- Active: 1942–1949
- Branch: Soviet Air Force
- Part of: Far Eastern Front

= 10th Air Army =

The 10th Air Army was a unit of the Soviet Air Forces during World War II and the Cold War years.

== World War II ==

The unit was originally formed on Sakhalin Island on August 15, 1942, on the basis of the Air Force of the 25th Army of the Far Eastern Front of the USSR Armed Forces.

In August-early September 1945, the 10th Air Army as part of the 2nd Far Eastern Front, participated in the Sungari Offensive Operation, during which it covered the units of the 15th Army, supported the landing of the Amur Flotilla in the city of Fuyuan, then the offensive towards Qiqihar. The efforts of the 18th Corps disrupted the enemy's rail traffic.

A number of the Army's formations performed combat missions during the Invasion of South Sakhalin and Invasion of the Kuril Islands. During the period of hostilities, the 10th Air Army carried out about 3297 sorties.

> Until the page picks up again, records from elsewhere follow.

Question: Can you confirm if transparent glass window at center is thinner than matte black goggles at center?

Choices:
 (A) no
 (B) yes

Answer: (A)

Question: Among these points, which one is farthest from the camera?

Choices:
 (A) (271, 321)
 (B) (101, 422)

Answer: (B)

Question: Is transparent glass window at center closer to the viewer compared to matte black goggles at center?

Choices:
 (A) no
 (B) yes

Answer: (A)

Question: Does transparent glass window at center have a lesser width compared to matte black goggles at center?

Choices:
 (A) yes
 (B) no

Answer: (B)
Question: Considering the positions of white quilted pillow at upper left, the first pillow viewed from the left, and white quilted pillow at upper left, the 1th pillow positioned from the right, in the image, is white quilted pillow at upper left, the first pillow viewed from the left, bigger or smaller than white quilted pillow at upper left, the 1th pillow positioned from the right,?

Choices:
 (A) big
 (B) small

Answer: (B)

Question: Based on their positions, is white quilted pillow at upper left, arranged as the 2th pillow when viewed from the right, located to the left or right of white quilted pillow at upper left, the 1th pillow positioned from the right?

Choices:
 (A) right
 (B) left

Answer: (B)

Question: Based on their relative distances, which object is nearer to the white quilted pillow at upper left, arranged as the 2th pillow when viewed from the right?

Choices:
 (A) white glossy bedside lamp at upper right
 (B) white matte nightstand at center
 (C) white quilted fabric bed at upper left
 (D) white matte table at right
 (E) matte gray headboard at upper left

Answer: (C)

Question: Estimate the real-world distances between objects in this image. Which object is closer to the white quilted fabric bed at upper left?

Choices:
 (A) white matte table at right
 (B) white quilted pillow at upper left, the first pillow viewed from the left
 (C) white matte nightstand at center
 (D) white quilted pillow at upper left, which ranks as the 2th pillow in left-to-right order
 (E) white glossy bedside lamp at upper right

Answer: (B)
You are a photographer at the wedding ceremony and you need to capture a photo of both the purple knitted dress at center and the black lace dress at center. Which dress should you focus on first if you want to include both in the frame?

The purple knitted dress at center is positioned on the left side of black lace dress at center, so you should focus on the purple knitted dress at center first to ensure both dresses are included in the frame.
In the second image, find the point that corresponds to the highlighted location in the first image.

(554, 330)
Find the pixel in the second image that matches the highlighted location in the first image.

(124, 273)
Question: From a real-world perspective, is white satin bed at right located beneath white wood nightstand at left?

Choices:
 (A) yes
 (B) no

On 3 September 1945 it included:
- 18th Mixed Aviation Corps
  - 96th Assault Aviation Division
  - 296th Fighter Aviation Division
  - 777th Fighter Aviation Regiment
  - 140th Reconnaissance Aviation Squadron
  - 28th Artillery Correction Squadron
- 83rd Bomber Aviation Division
- 128th Mixed Aviation Division
- 255th Mixed Aviation Division
- 253rd Assault Aviation Division
- 29th Fighter Aviation Division
- 254th Fighter Aviation Division
- 7th Reconnaissance Aviation Regiment
- 411th Artillery Correction Regiment
- 344th Transport Aviation Regiment

== Cold War ==
In July 1948 it was transferred to Vozzhayevka airfield west of Khabarovsk.

By a directive of 10 January 1949, it became the 29th Air Army.

As of 1950, the army operated airfields at Vozzhayevka, Pozdeyevka (Pozdeevka), Zavitinsk (Zavitaya), and Kuibyshevka.

In 1957, the 29th Air Army was amalgamated with the 54th Air Army, and became the 1st Special Far Eastern Air Army.

== Commanders ==
- 27.07.1942 - 16.09.1944 : Major General of Aviation Vasiliy Aleksandrovich Vinogradov.
- 16.09.1944 - 19.05.1945 : Colonel David Yakovlevich Slobozhan.
- 09.05.1945 - 02.04.1946 : Colonel General of Aviation Pavel Fedorovich Zhigarev.
- 25.05.1946 - 12.01.1949 : Lieutenant General of Aviation Nikolay Filippovich Papivin.